The special recognition award went to Iosefa Enari, founder of Pacific dance New Zealand. The official byline for this award is "to recognise the special contribution to the standing and standard of Pacific arts in Aotearoa" unofficially it should read “others prosper because of this persons commitment”
Iosefa was a prominent figure in my years as a young actor, in fact, he held "older brother" status amongst the very small wave of island theatre practitioners in the early nineties. In that tickle of a wave was the likes of Vela Manusaute (Killer Kokonut Krew) Shimpal Lelisi and David Fane (Naked Samoans). His hair may have greyed over the years, but his passion for his work continues and it won't be long till we see his name in the Senior Artist category.
Senior Pacific Artist award went to Rosanna Raymond of Pacific Sister's infamy. Now an art curator who has worked in some of the most prestigious museums across the world (I know this because Google told me) she is probably one of the coolest recipients of this award. She shimmied her way down the aisle to collect her award, which I hope would cover the cost of her designer boots (only small feet need apply). The poem during her acceptance speech was a touching gesture and a nod to the likes of Oscar Kightley who taken by the words, recited passages of it far into the night.
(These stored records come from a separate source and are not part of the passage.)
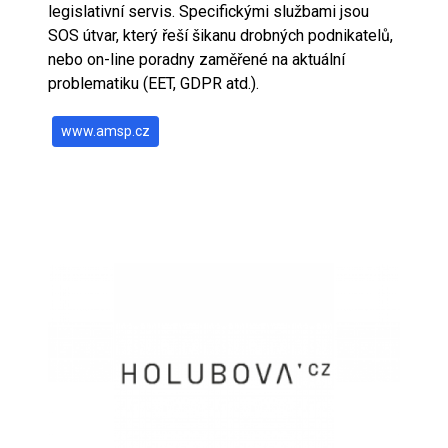
legislativní servis. Specifickými službami jsou
SOS útvar, který řeší šikanu drobných podnikatelů,
nebo on-line poradny zaměřené na aktuální
problematiku (EET, GDPR atd.).
www.amsp.cz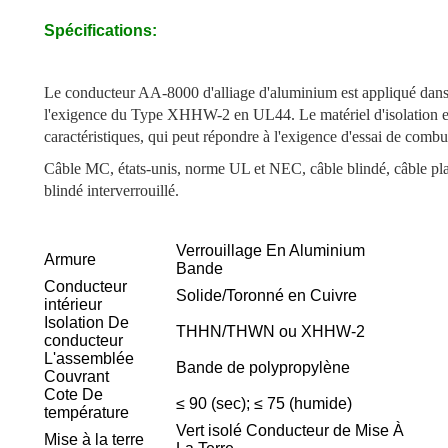
Spécifications:
Le conducteur AA-8000 d'alliage d'aluminium est appliqué dans
l'exigence du Type XHHW-2 en UL44. Le matériel d'isolation es
caractéristiques, qui peut répondre à l'exigence d'essai de comb
Câble MC, états-unis, norme UL et NEC, câble blindé, câble p
blindé interverrouillé.
Verrouillage En Aluminium
Armure
Bande
Conducteur
Solide/Toronné en Cuivre
intérieur
Isolation De
THHN/THWN ou XHHW-2
conducteur
L'assemblée
Bande de polypropylène
Couvrant
Cote De
≤ 90 (sec); ≤ 75 (humide)
température
Vert isolé Conducteur de Mise À
Mise à la terre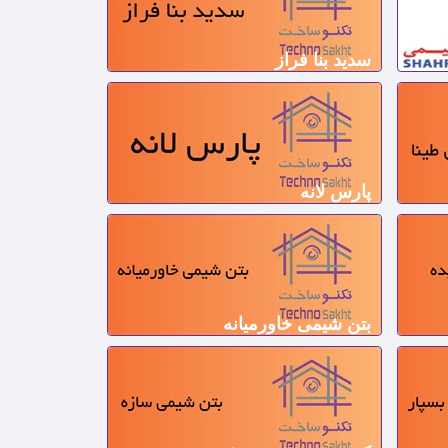
سدید بنا فراز
پارس لانه
بتن شیمی خاورمیانه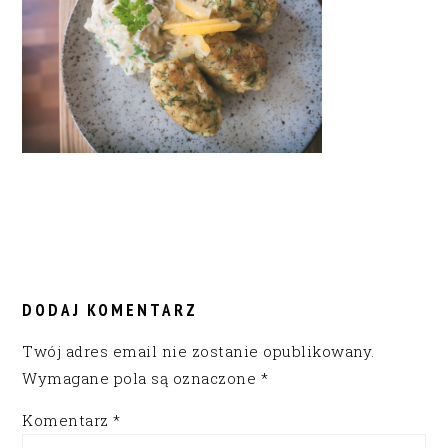
READER
INTERACTIONS
DODAJ KOMENTARZ
Twój adres email nie zostanie opublikowany.
Wymagane pola są oznaczone
*
Komentarz
*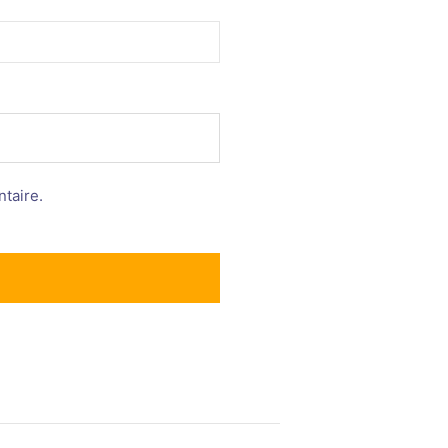
taire.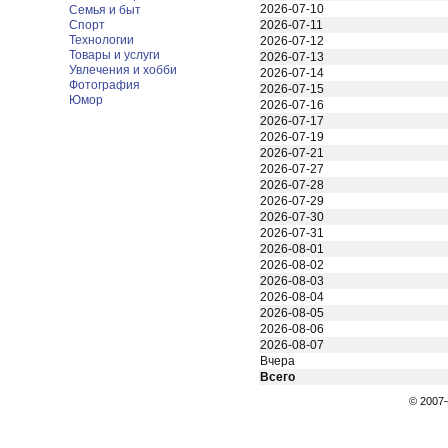
2026-07-10
Семья и быт
Спорт
2026-07-11
Технологии
2026-07-12
Товары и услуги
2026-07-13
Увлечения и хобби
2026-07-14
Фотография
2026-07-15
Юмор
2026-07-16
2026-07-17
2026-07-19
2026-07-21
2026-07-27
2026-07-28
2026-07-29
2026-07-30
2026-07-31
2026-08-01
2026-08-02
2026-08-03
2026-08-04
2026-08-05
2026-08-06
2026-08-07
Вчера
Всего
© 200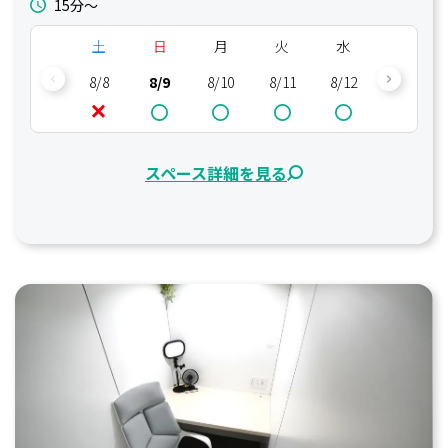
15分〜
土
日
月
火
水
木
8/8
8/9
8/10
8/11
8/12
8/13
スペース詳細を見る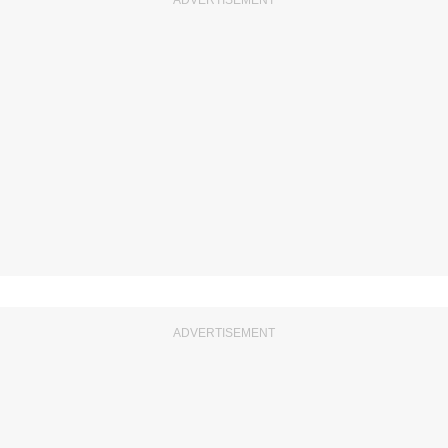
ADVERTISEMENT
ADVERTISEMENT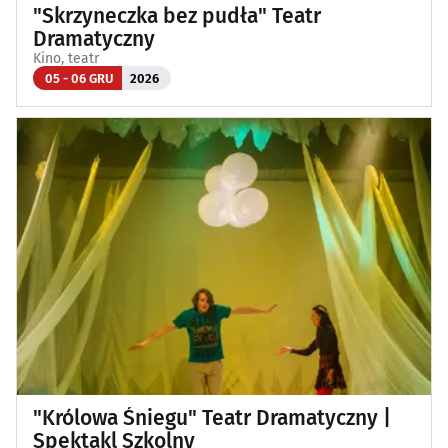
"Skrzyneczka bez pudła" Teatr
Dramatyczny
Kino, teatr
05 - 06 GRU
2026
"Królowa Śniegu" Teatr Dramatyczny |
Spektakl Szkolny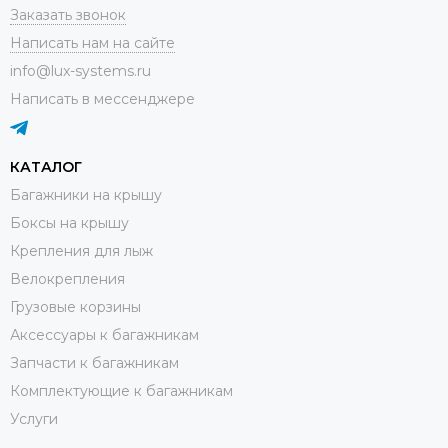
Заказать звонок
Написать нам на сайте
info@lux-systems.ru
Написать в мессенджере
КАТАЛОГ
Багажники на крышу
Боксы на крышу
Крепления для лыж
Велокрепления
Грузовые корзины
Аксессуары к багажникам
Запчасти к багажникам
Комплектующие к багажникам
Услуги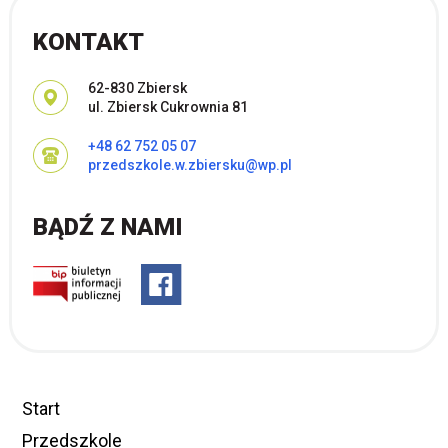
KONTAKT
Adres pocztowy:
62-830 Zbiersk
ul. Zbiersk Cukrownia 81
+48 62 752 05 07
przedszkole.w.zbiersku@wp.pl
BĄDŹ Z NAMI
Start
Przedszkole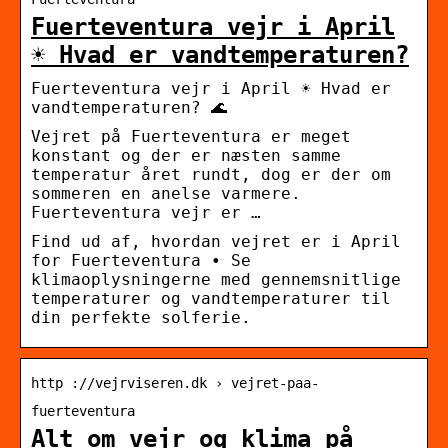
Fuerteventura vejr i April
☀️ Hvad er vandtemperaturen?
Fuerteventura vejr i April ☀️ Hvad er
vandtemperaturen? 🌊
Vejret på Fuerteventura er meget
konstant og der er næsten samme
temperatur året rundt, dog er der om
sommeren en anelse varmere.
Fuerteventura vejr er …
Find ud af, hvordan vejret er i April
for Fuerteventura • Se
klimaoplysningerne med gennemsnitlige
temperaturer og vandtemperaturer til
din perfekte solferie.
http ://vejrviseren.dk › vejret-paa-
fuerteventura
Alt om vejr og klima på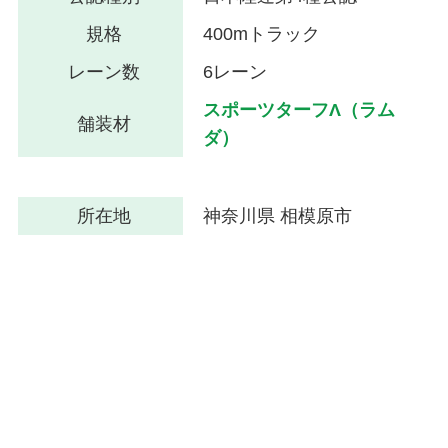
規格
400mトラック
レーン数
6レーン
スポーツターフΛ（ラム
舗装材
ダ）
所在地
神奈川県 相模原市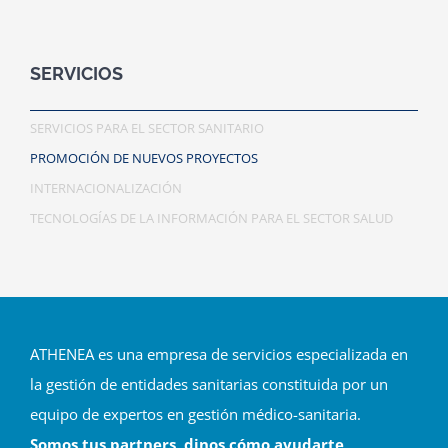
SERVICIOS
SERVICIOS PARA EL SECTOR SANITARIO
PROMOCIÓN DE NUEVOS PROYECTOS
INTERNACIONALIZACIÓN
TECNOLOGÍAS DE LA INFORMACIÓN PARA EL SECTOR SALUD
ATHENEA es una empresa de servicios especializada en
la gestión de entidades sanitarias constituida por un
equipo de expertos en gestión médico-sanitaria.
Somos tus partners, dinos cómo ayudarte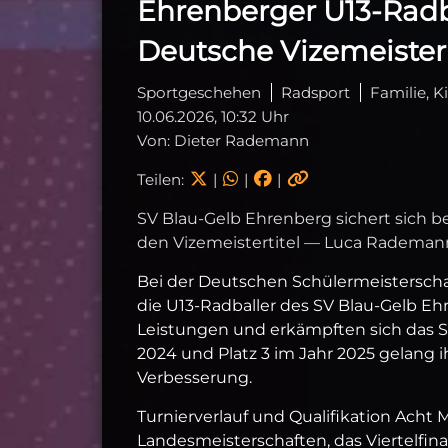
Ehrenberger U13‑Rad
Deutsche Vizemeister
Sportgeschehen
Radsport
Familie, 
10.06.2026, 10:32 Uhr
Von: Dieter Rademann
Teilen:
|
|
|
SV Blau‑Gelb Ehrenberg sichert sich b
den Vizemeistertitel — Luca Rademann 
Bei der Deutschen Schülermeisterschaf
die U13‑Radballer des SV Blau‑Gelb E
Leistungen und erkämpften sich das Si
2024 und Platz 3 im Jahr 2025 gelang 
Verbesserung.
Turnierverlauf und Qualifikation Acht
Landesmeisterschaften, das Viertelfin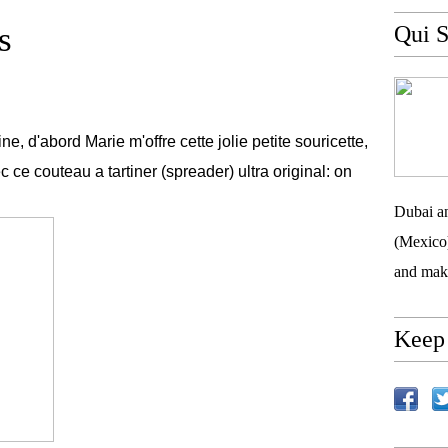
s
Qui S
ne, d'abord Marie m'offre cette jolie petite souricette,
e couteau a tartiner (spreader) ultra original: on
Dubai an
(Mexico)
and mak
Keep 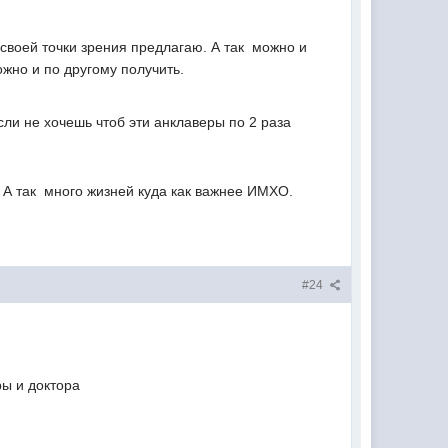
своей точки зрения предлагаю. А так  можно и
ожно и по другому получить.
сли не хочешь чтоб эти анклаверы по 2 раза
) А так  много жизней куда как важнее ИМХО.
#24
ры и доктора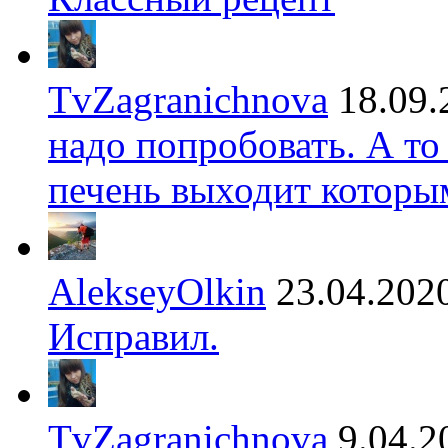
TvZagranichnova
18.09.
надо попробовать. А то
печень выходит которы
AlekseyOlkin
23.04.202
Исправил.
TvZagranichnova
9.04.2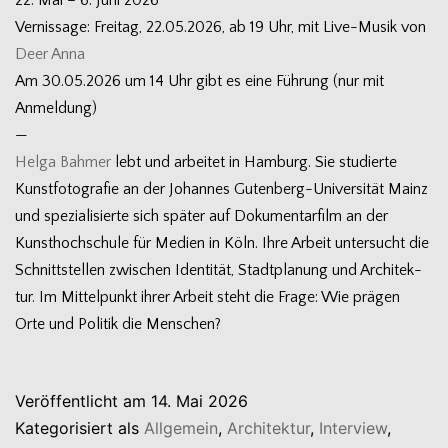
22. Mai – 6. Juni 2026
Ver­nis­sage: Frei­tag, 22.05.2026, ab 19 Uhr, mit Live-Musik von
Deer Anna
Am 30.05.2026 um 14 Uhr gibt es eine Füh­rung (nur mit
Anmeldung)
—
Helga Bah­mer
lebt und arbei­tet in Ham­burg. Sie stu­dierte
Kunst­fo­to­gra­fie an der Johan­nes Gutenberg-Universität Mainz
und spe­zia­li­sierte sich spä­ter auf Doku­men­tar­film an der
Kunst­hoch­schule für Medien in Köln. Ihre Arbeit unter­sucht die
Schnitt­stel­len zwi­schen Iden­ti­tät, Stadt­pla­nung und Archi­tek­
tur. Im Mit­tel­punkt ihrer Arbeit steht die Frage: Wie prä­gen
Orte und Poli­tik die Menschen?
Veröffentlicht am
14. Mai 2026
Kategorisiert als
Allgemein
,
Architektur
,
Interview
,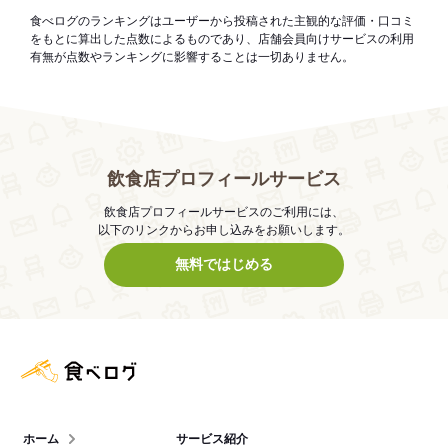
食べログのランキングはユーザーから投稿された主観的な評価・口コミ
をもとに算出した点数によるものであり、店舗会員向けサービスの利用
有無が点数やランキングに影響することは一切ありません。
飲食店プロフィールサービス
飲食店プロフィールサービスのご利用には、
以下のリンクからお申し込みをお願いします。
無料ではじめる
食べログ店舗管理画面
ホーム
サービス紹介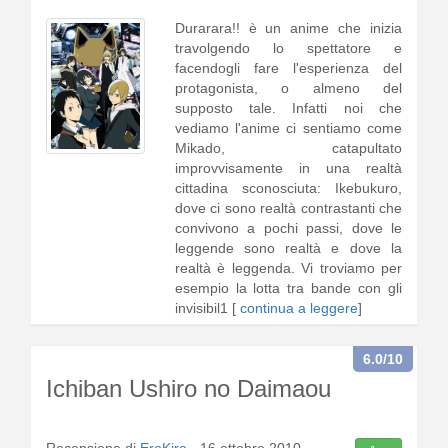
Durarara!! è un anime che inizia
travolgendo lo spettatore e
facendogli fare l'esperienza del
protagonista, o almeno del
supposto tale. Infatti noi che
vediamo l'anime ci sentiamo come
Mikado, catapultato
improvvisamente in una realtà
cittadina sconosciuta: Ikebukuro,
dove ci sono realtà contrastanti che
convivono a pochi passi, dove le
leggende sono realtà e dove la
realtà è leggenda. Vi troviamo per
esempio la lotta tra bande con gli
invisibil1 [
continua a leggere
]
6.0
/10
Ichiban Ushiro no Daimaou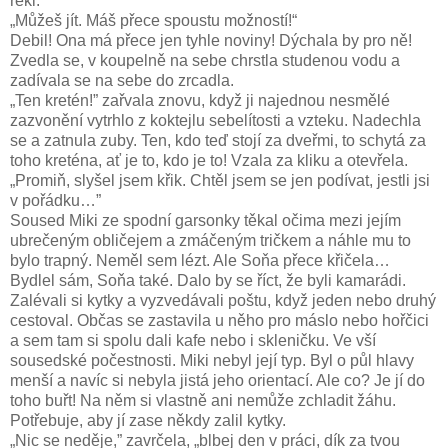
řekl.
„Můžeš jít. Máš přece spoustu možností!“
Debil! Ona má přece jen tyhle noviny! Dýchala by pro ně!
Zvedla se, v koupelně na sebe chrstla studenou vodu a
zadívala se na sebe do zrcadla.
„Ten kretén!” zařvala znovu, když ji najednou nesmělé
zazvonění vytrhlo z koktejlu sebelítosti a vzteku. Nadechla
se a zatnula zuby. Ten, kdo teď stojí za dveřmi, to schytá za
toho kreténa, ať je to, kdo je to! Vzala za kliku a otevřela.
„Promiň, slyšel jsem křik. Chtěl jsem se jen podívat, jestli jsi
v pořádku…”
Soused Miki ze spodní garsonky těkal očima mezi jejím
ubrečeným obličejem a zmáčeným tričkem a náhle mu to
bylo trapný. Neměl sem lézt. Ale Soňa přece křičela…
Bydlel sám, Soňa také. Dalo by se říct, že byli kamarádi.
Zalévali si kytky a vyzvedávali poštu, když jeden nebo druhý
cestoval. Občas se zastavila u něho pro máslo nebo hořčici
a sem tam si spolu dali kafe nebo i skleničku. Ve vší
sousedské počestnosti. Miki nebyl její typ. Byl o půl hlavy
menší a navíc si nebyla jistá jeho orientací. Ale co? Je jí do
toho buřt! Na něm si vlastně ani nemůže zchladit žáhu.
Potřebuje, aby jí zase někdy zalil kytky.
„Nic se neděje,” zavrčela, „blbej den v práci, dík za tvou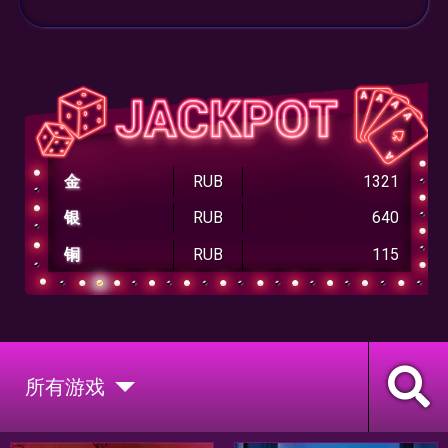
金
RUB
1321
银
RUB
640
铜
RUB
115
所有游戏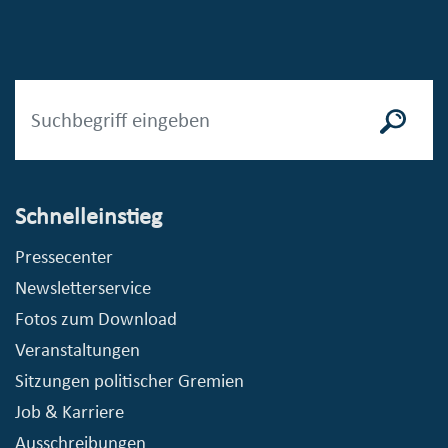
Schnelleinstieg
Pressecenter
Newsletterservice
Fotos zum Download
Veranstaltungen
Sitzungen politischer Gremien
Job & Karriere
Ausschreibungen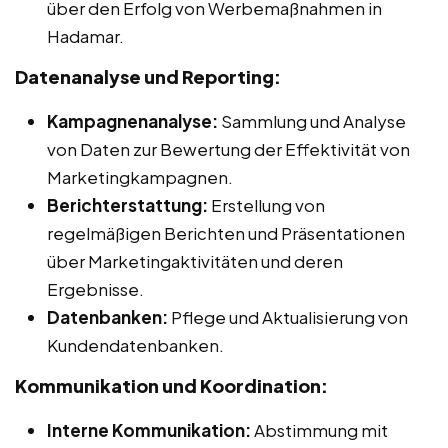
über den Erfolg von Werbemaßnahmen in
Hadamar.
Datenanalyse und Reporting:
Kampagnenanalyse:
Sammlung und Analyse
von Daten zur Bewertung der Effektivität von
Marketingkampagnen.
Berichterstattung:
Erstellung von
regelmäßigen Berichten und Präsentationen
über Marketingaktivitäten und deren
Ergebnisse.
Datenbanken:
Pflege und Aktualisierung von
Kundendatenbanken.
Kommunikation und Koordination:
Interne Kommunikation:
Abstimmung mit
The Pacific Arts Awards have come along way since I attended last, in fact, the Iast one I went to Iosefa Enari Memorial award, didn't exist....because that good man was still with us.
This year very handsome opera singer Benson Wilson took the honours, begging the question why are Samoans so good at opera? The last 5 winners of the Lexus Opera awards have come from Hamoland.
It's a bigger celebration and deservedly so. I offer my congratulations to Sulieti Fieme'a Burrows, Tui Emma Gillies, winners of the Pacific art heritage award. I didn't get to meet you on the night but saw you having a boogie on the dance floor, you both looked wonderful. These guys have re-invigorated the art of Ngatu making for young Pacificans and are doing awesome workshops around this age old taonga.
Angela Tiatia recipient of the contemporary Pacific art award, I worked with Angela on a movie called Rapa Nui, I don't usually talk about that film because it sucked…but it was awesome to meet other island actors. Ang was one of them. Special then, and when she was accepting her award with her Mother on stage last night, her degrees of specialness went up a couple of notches. Angela has been smashing it on the Oz art circuit in recent years with her video installation work, and making waves in a country not known for its indigenous inclusivity means an extra malo lava to her.
Shouts need to go to Hon. Carmel Sepuloni for getting the beehive so the Islanders could go and take selfies, and also to Makerita and her CNZ team for putting on what I would say was an awesome awards night.